そして、震える手を合わせて握り、意を決してもう一度フロスティーナに話しかけた。
「あ、あのっ一応手当はしたけど、病院にはいった方がいいと思います。それと、……私はスノウェルって言います!」
「聞いてねぇ、言っただろ。恩着せがましまねをするな。お前何て知らない、目障りだ。失せろ」
また、スノウェルの喉に冷たい風が入り込んだ。だけど、顔はカッと熱くなったのを感じる。目に溜まった涙を見られまいと、スノウェルは、たまらず顔を伏せた。
今世でも出会えたことに浮かれているのは私だけ。だけど、今世の方が拒絶されている。どうしてだろう。考えても分からなかっった。
それでも、どうしてもこの状況を何とかしたくて、諦めることなんて到底出来そうなくて、スノウェルは衝動的に顔を上げた。
「私ッ、し、知らない人じゃ無いです!」
叫ぶような勢いのあるスノウェルの声。それに驚いたフロスティーナは、目を見開き、一瞬、スノウェルと視線が合わせた。だが、すぐにフイっと横を見て、自ら視線を逸らした。

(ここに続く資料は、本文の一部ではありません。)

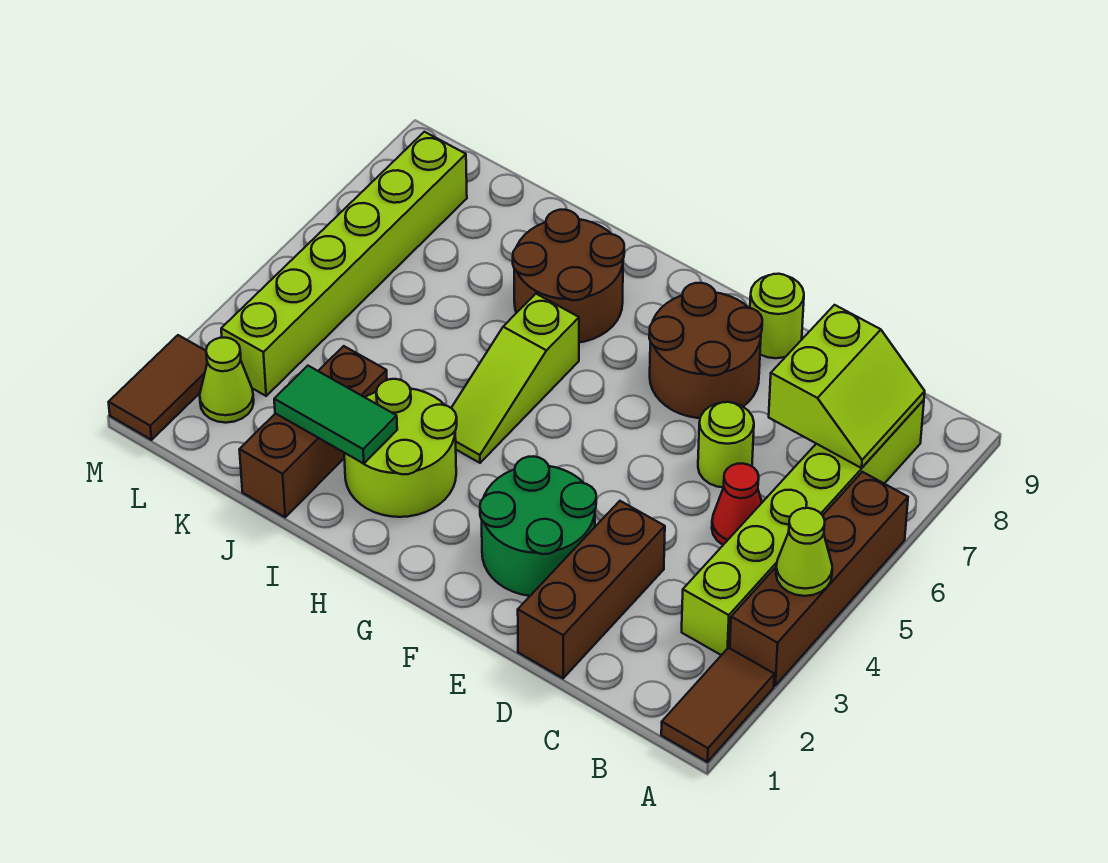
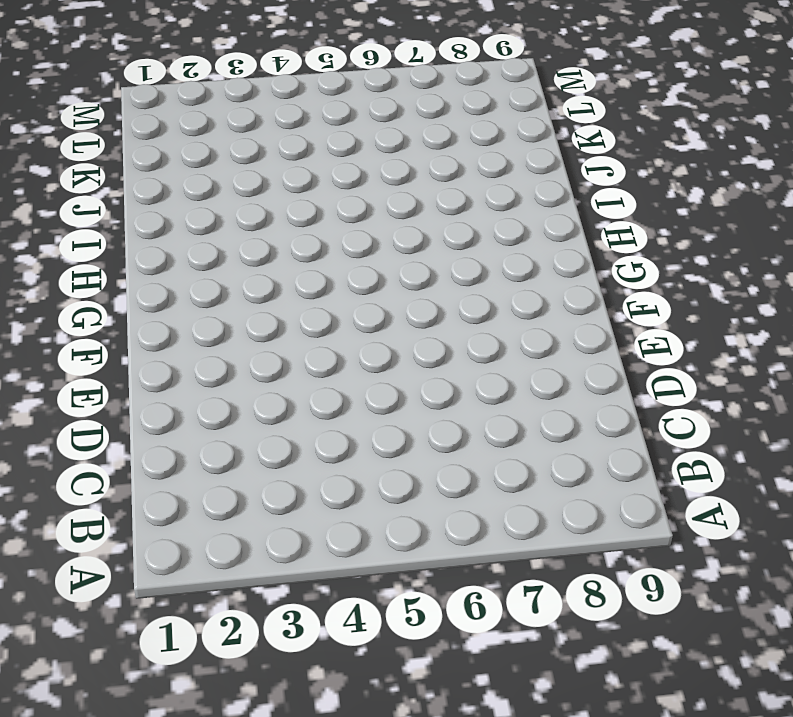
none -> brown 1x2 tile [661,648,774,762]
none -> brown 1x4 brick [730,472,908,686]
none -> lime 1x6 brick [682,400,924,655]

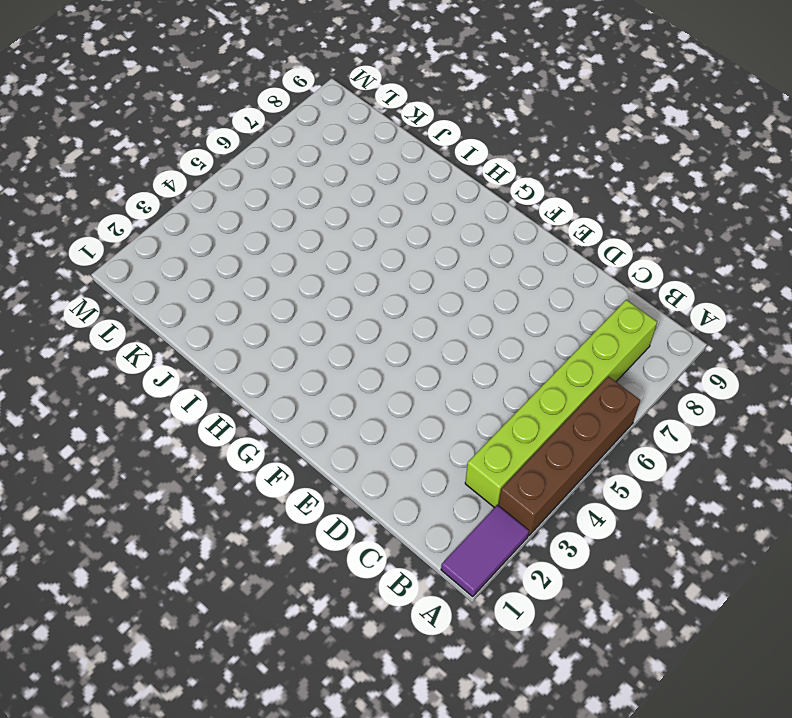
purple 1x2 tile [441,505,529,597] -> brown 1x2 tile [661,648,774,762]
none -> red 1x1 cone [712,463,762,545]
none -> brown 1x3 brick [518,501,665,678]
none -> lime 1x1 round brick [698,402,754,487]

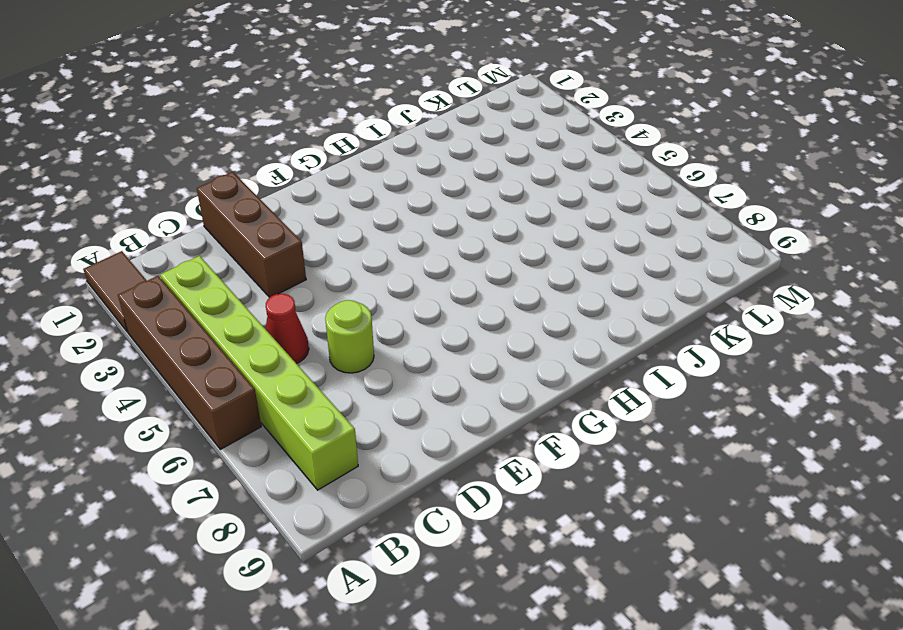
none -> green 2x2 round brick [480,456,596,596]
none -> brown 2x2 round brick [649,283,762,418]
none -> lime 1x1 round brick [750,274,804,358]

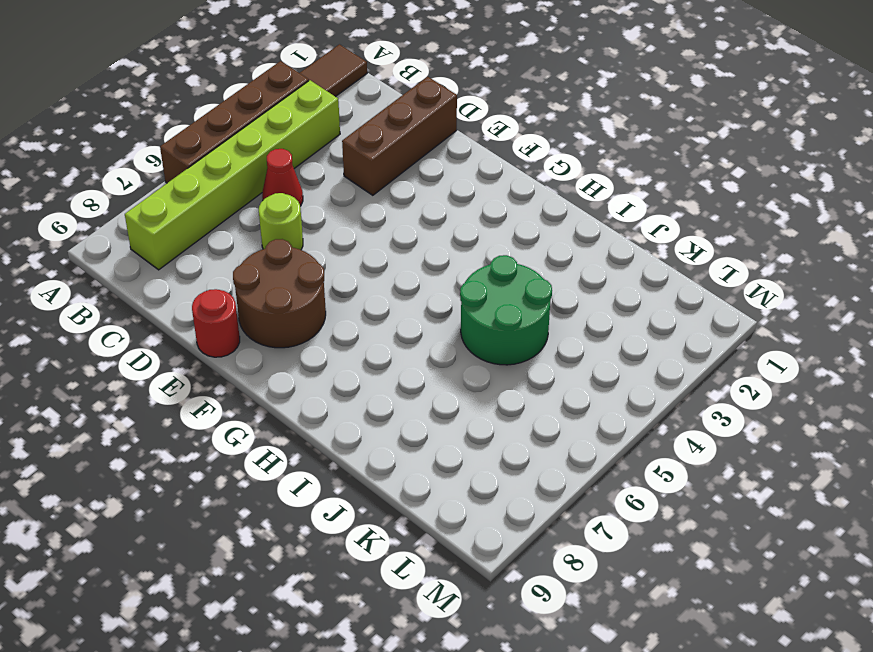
red 1x1 round brick [192,289,240,357] -> lime 1x1 round brick [750,274,804,358]
green 2x2 round brick [460,255,552,365] -> green 2x2 round brick moved to [480,456,596,596]
none -> lime 2x2 round brick [344,379,457,517]
none -> lime 1x3 slope [452,294,579,463]
none -> brown 2x2 round brick [513,210,624,342]

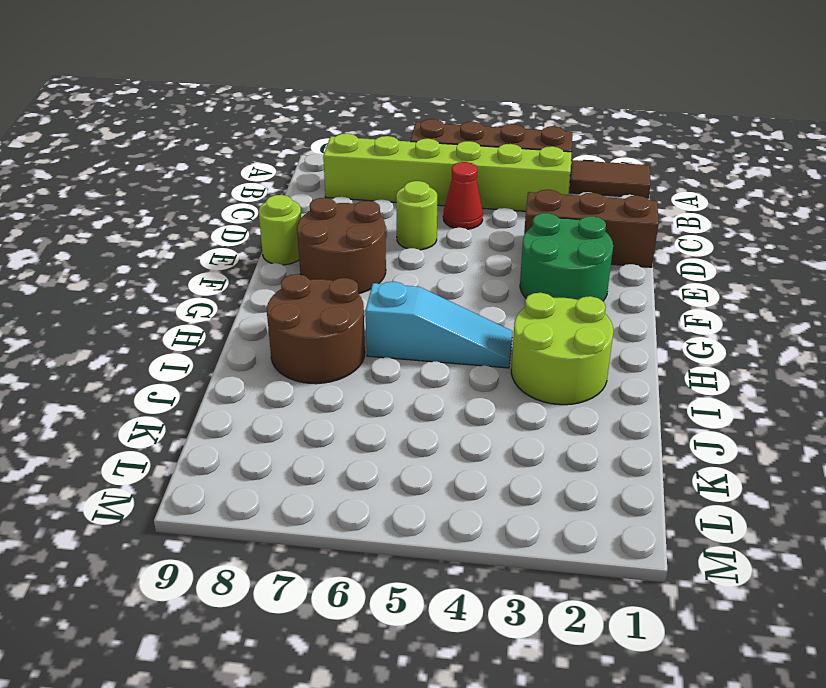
cyan 1x3 slope [365,282,513,368] -> lime 1x3 slope [452,294,579,463]
none -> brown 1x3 brick [239,346,387,517]
none -> lime 1x1 cone [200,338,254,423]
none -> lime 1x6 brick [221,132,467,396]

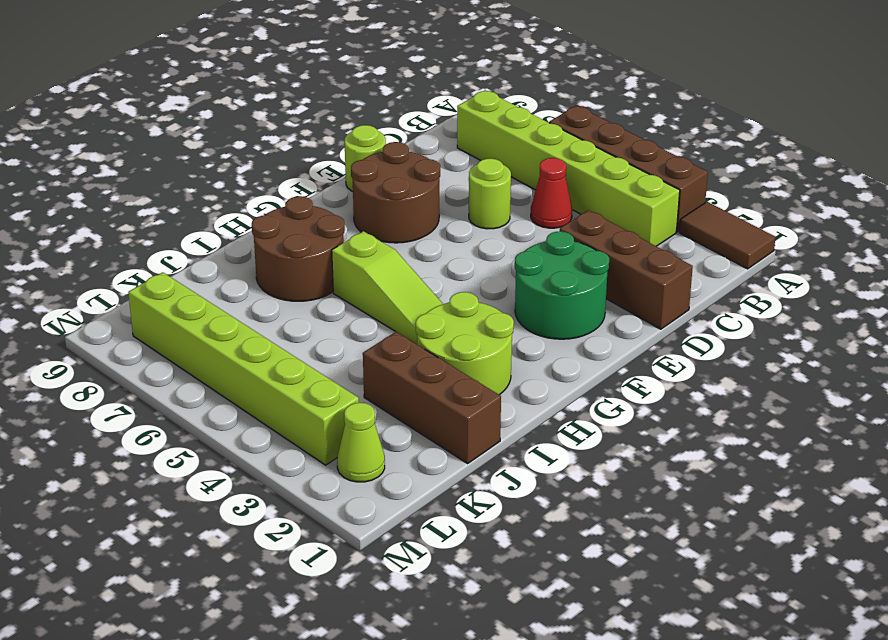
none -> brown 1x2 tile [109,335,207,440]
none -> lime 1x1 cone [776,508,832,596]
none -> lime 2x2 slope [769,305,925,468]

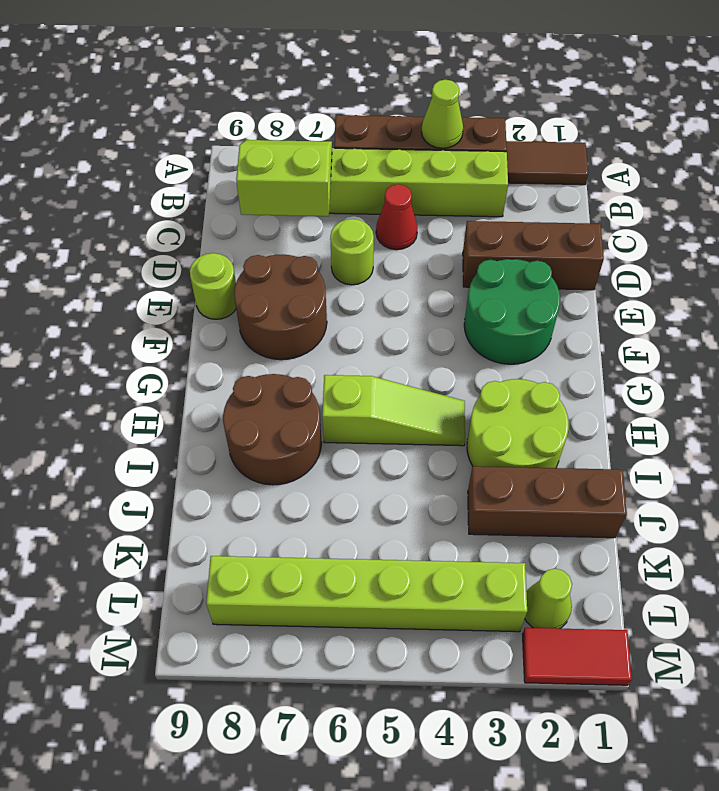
red 1x2 tile [523,628,632,685] -> brown 1x2 tile [109,335,207,440]
none -> green 1x2 tile [274,366,397,464]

その動作にズキリと痛む胸。スノウェルはそれを誤魔化すように、目一杯に空気を吸い込んだ。
「私ッ、スノウェル・ドゥロップ、……スノウェル・ドゥロップ、で、す!……以後お見知りおきを!!!!」
スノウェルはそう言い終えると、砂利を飛ばす勢いでその場を去っていった。
残されたフロスティーナは、同じく残された救急箱を見ながらクシャリと前髪を乱し、ポツリと呟いた。
「クソ、……知らねぇよ、お前なんて」
ギュッと抑える左胸に、傷は無かった。
「スノー?どうしたんだよ!?ずっと戻ってこないと思ったらソレ!!!」
勢いよく開いた裏口から入ってきたカプラは、薄汚れたスノウェルの姿に目を丸くした。
飲み込めない状況に、「大丈夫か?」と声をかけるが、当の本人は鼓動が収まらず、ズルズルと裏口の扉を背にしてしゃがみ込む。
「スノー!?」
覗き込んだスノウェルの顔は耳まで赤く染まっていて、カプラはポカーンと口を開けた。何かを耐えるようにわなわなと震える指先。
カプラは爪が食い込むほど強い力で手を握ると、立ち上がり、二歩、三歩とスノウェルから距離を取った。
「……氷、そう氷を持ってくるからな!」
そう言うと、カプラは足早に厨房へ向かう。
カプラはすれ違ったオーナーにも気づかず、無我夢中で足を進めた。
その様子は、普段の悠然自得な彼にしては珍しく、どこか悔しそうに見え、オーナーはクスリと笑った。